Impossível chamar a isto de sociedade, nem de civilização ou exercício da lei.
Foi
tudo tão abissalmente errado na execução da invasão ao Jacarezinho que nem
sequer é necessário elencar, neste espaço, a cascata inteira de desvios. O
importante é frisar que, à exceção de um ou outro detalhe, foi tudo planejado
para terminar como terminou. A operação foi idealizada para ser espetaculosa,
ao estilo tous azimuts da
ocupação militar do Complexo do Alemão em 2010 — apenas sem apoio popular nem
da mídia, como houve à época. Desta vez, os delegados encarregados de
justificar a ação explicitaram um ato de fé. Ou, como apontou o advogado e
filósofo Silvio de Almeida, um ato de afirmação de poder pela Polícia Civil —
poder este que não se submete a nenhuma lei e que desconhece a Constituição.
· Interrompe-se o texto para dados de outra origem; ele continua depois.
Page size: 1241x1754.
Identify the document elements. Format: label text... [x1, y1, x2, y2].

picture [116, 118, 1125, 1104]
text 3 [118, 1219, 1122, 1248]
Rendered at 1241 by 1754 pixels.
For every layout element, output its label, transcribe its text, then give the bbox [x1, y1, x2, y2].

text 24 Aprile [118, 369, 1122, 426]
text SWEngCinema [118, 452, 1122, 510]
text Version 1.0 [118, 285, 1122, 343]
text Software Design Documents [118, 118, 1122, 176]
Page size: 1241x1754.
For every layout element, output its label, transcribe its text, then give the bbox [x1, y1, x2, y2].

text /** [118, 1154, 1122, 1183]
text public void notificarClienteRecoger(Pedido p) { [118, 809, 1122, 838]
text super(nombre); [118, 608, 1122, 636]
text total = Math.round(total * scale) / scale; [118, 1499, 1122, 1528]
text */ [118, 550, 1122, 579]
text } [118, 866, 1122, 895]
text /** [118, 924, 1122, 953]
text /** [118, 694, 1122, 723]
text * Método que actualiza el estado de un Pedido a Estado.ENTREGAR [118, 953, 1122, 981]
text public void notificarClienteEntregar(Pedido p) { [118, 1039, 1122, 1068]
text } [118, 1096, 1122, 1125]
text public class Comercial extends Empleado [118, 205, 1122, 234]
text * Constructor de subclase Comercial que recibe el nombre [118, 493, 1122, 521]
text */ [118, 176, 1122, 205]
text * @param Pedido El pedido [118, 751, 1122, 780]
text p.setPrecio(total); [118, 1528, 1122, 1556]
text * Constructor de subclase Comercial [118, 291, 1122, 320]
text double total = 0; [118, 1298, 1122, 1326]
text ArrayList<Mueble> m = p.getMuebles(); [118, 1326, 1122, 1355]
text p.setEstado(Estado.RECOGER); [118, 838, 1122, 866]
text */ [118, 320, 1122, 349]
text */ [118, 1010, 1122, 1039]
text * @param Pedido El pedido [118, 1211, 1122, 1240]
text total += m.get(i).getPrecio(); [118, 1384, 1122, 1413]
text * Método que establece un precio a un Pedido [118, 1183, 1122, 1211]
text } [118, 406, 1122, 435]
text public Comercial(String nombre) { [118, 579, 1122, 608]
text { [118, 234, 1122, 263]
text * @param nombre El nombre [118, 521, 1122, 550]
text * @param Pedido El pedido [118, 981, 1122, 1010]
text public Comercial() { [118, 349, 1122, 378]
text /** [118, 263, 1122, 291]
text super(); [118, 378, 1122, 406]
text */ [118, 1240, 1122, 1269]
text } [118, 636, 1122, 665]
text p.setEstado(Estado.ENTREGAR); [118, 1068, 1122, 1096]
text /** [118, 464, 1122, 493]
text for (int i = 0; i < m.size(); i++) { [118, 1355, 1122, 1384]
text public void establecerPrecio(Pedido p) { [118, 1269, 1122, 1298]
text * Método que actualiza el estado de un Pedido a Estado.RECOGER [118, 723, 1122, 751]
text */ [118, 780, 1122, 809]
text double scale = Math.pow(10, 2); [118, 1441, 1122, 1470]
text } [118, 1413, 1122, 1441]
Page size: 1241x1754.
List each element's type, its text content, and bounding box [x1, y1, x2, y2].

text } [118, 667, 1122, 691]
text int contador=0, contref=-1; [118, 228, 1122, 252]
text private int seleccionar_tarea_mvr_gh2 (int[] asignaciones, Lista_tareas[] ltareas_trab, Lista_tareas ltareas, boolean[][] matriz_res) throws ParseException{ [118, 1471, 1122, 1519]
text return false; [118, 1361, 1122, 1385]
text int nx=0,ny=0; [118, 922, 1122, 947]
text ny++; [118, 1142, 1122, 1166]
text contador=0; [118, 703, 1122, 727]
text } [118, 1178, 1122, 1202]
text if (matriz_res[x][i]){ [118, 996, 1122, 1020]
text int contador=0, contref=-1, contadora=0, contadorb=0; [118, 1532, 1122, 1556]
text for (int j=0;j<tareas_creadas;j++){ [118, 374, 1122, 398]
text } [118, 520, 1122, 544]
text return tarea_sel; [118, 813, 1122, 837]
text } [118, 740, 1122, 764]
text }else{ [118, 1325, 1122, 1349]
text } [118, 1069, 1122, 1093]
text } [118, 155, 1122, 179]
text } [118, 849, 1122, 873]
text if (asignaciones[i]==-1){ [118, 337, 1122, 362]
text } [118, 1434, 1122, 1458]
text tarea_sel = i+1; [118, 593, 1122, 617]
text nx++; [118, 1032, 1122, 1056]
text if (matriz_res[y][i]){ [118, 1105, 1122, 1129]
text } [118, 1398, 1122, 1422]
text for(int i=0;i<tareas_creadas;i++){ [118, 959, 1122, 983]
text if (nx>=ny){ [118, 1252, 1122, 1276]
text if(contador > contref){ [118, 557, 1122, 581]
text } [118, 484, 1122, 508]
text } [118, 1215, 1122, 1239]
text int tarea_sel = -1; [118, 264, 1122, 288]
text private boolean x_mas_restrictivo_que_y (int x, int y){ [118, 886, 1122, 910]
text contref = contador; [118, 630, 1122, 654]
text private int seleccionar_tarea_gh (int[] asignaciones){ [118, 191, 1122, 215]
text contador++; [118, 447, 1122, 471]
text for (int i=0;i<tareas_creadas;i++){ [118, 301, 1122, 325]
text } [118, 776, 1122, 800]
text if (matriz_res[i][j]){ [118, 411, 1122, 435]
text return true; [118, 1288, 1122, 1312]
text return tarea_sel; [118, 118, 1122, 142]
“Foi um recado, uma mensagem em forma de espetáculo, assinado com o sangue no
chão e nas paredes das casas”, escreveu ele.
Nem
todo o sabão do mundo será capaz de erradicar as manchas da violência de Estado
impregnadas no Jacarezinho. Impossível esquecer o testemunho desamparado do pai
de uma menina de 9 anos que teve, primeiro, o quarto invadido por um suspeito
em fuga, já ferido; em seguida, pai e filha viram a policia irromper na casa à
procura do invasor. A execução parece ter sido a frio, antes de os moradores
conseguirem sair dali, rumo a um trauma indelével. “O maior desespero e a maior
tristeza para um pai é não ter ideia de como fazer para salvar um filho. Não
sei nem por onde começar”, disse ele. Referia-se ao futuro da filha. Vale para
o futuro do Brasil negro, pardo, pobre e trabalhador.
Imagens
de qualquer chacina, seja ela no Iraque, nos Estados Unidos ou no Rio de
Janeiro, embolam qualquer estômago minimamente humano. Por vezes, olhando para
além de paredes, pisos e camas tingidas de sangue, ou para além de mobiliários
contorcidos pela violência, é possível entrever pedaços de um cotidiano
destruído. Lana de Holanda, em seu perfil nas redes sociais, apontou para o
esmero na decoração de uma sala ensanguentada — as plantas que adornavam
prateleiras continuavam verdejantes. E um livro de Felipe Neto sem manchas
permanecia numa bancada. Outro internauta notou o controle remoto da Sky em
cima da mesma bancada, imaginando que aquela sala devia ser um local de
alegria, de família assistindo a futebol, série ou filme.
Para
o vice-presidente da República, Hamilton Mourão, o caso é simples e segue a
lógica da pena de morte seletiva que vigora no Brasil: “Era tudo bandido”. (Das
27 vítimas consideradas suspeitas, pelo menos 25 tinham passagem pela polícia,
o que costuma ser suficiente para serem eliminados.) Felizmente, o entendimento
do ministro do Supremo Edson Fachin foi outro, levando-o a solicitar à
Procuradoria-Geral da República que investigue a ação num prazo de cinco dias.
Segundo ele, haveria indícios que poderiam configurar ter ocorrido uma
“execução sumária” no Jacarezinho.
Como falar de Dia das Mães num país onde a polícia e a milícia atiçadas pelo seu líder formam uma mesma tropa de combate à esperança? Não dá. Fica para 2022.